Inside the DS3 Cabrio we tested was a turbo-charged 155hp 1.6 litre petrol. There is a cheaper VTi 120hp petrol for £17,425 as well as a 82hp for £15,045. Of the three, the mid-ranger strikes us as the one to go for:  £19,675 is a lot to pay for a three-door cabrio and while the engine has some fun to it, don’t expect hot hatch levels of performance, those are reserved for the DS3 Racing.

What we will say, is that the 1.6 litre petrol we tested absolutely loved to be revved. The engine had a nice bit of turbo kick to it around 3000rpm, which certainly makes it more fun when driving it hard. The problem is that the loose steering feel means you don’t quite have the feedback from the road to blast the car about safely.

Either way, the engine is definitely strong, makes a good exhaust note and ensures the car pulls plenty if you give it a bit of gas. Reliability has been an issue in the past with Citroen but so far no major problems have been recorded with the DS3. It seems to us like this little 1.6 is a bit of a corker.

The Cabriolet

At around £2,600 more than the normal DS3, the cabriolet needs to add something special to the drive to justify the cost. For the most part, it does. None of the handling is gone and buffeting is kept to a bare minimum via a wind deflector. In fact, short of just opening the roof when you fancy it, the DS3 Cabrio behaves very much the same as the normal hatchback, which is a good thing.

It also has one serious trick up its sleeve, in that you can close and open the roof to the car at up to 75mph. Should you hit a summer shower on the motorway, this could mean the difference between a soaked interior and a dry drive home. It works too - we tested it. No other cabriolet can come close to that sort of speed for opening and closing.

The boot might be an issue for some, as it opens differently than the conventional DS3. The small aperture left for putting away your shopping could cause issues for some, but its a minor niggle and something we don’t expect would become a big issue during ownership.

Cleverly, no space is lost because of the roof, so you still get 245 litres of space to play with. Plenty on a car of this size.
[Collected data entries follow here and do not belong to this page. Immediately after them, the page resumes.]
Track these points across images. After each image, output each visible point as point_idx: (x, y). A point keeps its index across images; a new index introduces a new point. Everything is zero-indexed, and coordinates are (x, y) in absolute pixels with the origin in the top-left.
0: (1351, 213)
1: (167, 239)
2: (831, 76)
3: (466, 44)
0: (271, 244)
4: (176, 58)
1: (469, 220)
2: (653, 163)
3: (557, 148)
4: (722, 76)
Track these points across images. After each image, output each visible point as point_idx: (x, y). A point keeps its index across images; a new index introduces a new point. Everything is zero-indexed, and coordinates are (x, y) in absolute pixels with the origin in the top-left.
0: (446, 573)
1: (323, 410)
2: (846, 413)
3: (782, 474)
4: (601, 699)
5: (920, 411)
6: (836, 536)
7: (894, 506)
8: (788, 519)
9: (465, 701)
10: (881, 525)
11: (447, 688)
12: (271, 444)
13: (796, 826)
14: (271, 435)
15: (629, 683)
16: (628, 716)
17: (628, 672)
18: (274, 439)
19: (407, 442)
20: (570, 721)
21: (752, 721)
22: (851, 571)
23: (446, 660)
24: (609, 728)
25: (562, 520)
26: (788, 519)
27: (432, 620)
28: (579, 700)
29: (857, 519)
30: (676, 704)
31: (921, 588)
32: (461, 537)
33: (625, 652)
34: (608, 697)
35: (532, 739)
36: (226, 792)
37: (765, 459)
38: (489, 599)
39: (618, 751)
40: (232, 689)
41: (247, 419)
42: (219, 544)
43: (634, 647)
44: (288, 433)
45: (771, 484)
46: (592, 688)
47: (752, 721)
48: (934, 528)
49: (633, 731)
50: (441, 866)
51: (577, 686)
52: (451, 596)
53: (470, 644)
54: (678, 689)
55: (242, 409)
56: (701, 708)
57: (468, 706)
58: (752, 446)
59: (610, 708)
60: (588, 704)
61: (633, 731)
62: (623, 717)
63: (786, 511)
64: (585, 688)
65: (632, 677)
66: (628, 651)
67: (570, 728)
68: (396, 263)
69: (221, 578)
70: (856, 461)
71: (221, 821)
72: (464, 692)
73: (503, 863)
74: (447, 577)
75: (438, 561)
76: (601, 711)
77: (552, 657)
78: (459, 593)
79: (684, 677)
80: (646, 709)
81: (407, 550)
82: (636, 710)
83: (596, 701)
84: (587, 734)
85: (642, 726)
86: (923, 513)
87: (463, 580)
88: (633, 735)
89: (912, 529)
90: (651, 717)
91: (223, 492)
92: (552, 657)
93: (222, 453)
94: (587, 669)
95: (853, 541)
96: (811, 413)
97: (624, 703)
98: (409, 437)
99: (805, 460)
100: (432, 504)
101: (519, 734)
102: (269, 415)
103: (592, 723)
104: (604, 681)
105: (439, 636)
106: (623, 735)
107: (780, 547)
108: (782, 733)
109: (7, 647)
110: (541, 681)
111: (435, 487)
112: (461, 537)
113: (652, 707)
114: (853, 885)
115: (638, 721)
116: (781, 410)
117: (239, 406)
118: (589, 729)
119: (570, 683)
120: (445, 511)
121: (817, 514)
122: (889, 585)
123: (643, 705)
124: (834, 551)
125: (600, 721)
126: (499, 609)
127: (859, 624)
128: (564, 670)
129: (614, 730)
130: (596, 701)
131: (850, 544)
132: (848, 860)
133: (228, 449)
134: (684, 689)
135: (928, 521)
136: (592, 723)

So  if you want a cabrio and don’t mind the added cost, the DS3 could be the right choice.

Verdict

For the money, the DS3 Cabrio in range-topping form is just a touch too expensive. Go for the mid ranger however and you have a really fun car on your hands. It definitely has things covered in the looks and quality department, while that 75mph closing roof is a real party trick.

The handling and ride is also perfectly suited to city types, so if you fancy something to cruise about town with the top down this Summer, then this could be the car for you.

Whether it compares to the Mini or the Fiat comes down to choice. If you like the look of the 500, then save some cash and go for the 500C - it doesn't quite match the DS3 in build but certainly has the personality. As for the Mini, that is a much less-unrefined experience, with more direct handling but without the laidback approach of the DS3. In the end it comes down to what you want from your driving experience. 

A second-hand convertible Cooper S will keep the boy racer happy, but then the refinement on long journeys might be an issue. Saving cash on the 500C could mean you can splash out elsewhere, or alternatively, if you fancy a decent cabriolet cruiser, which is easy to drive, the DS3 Cabriolet is for you.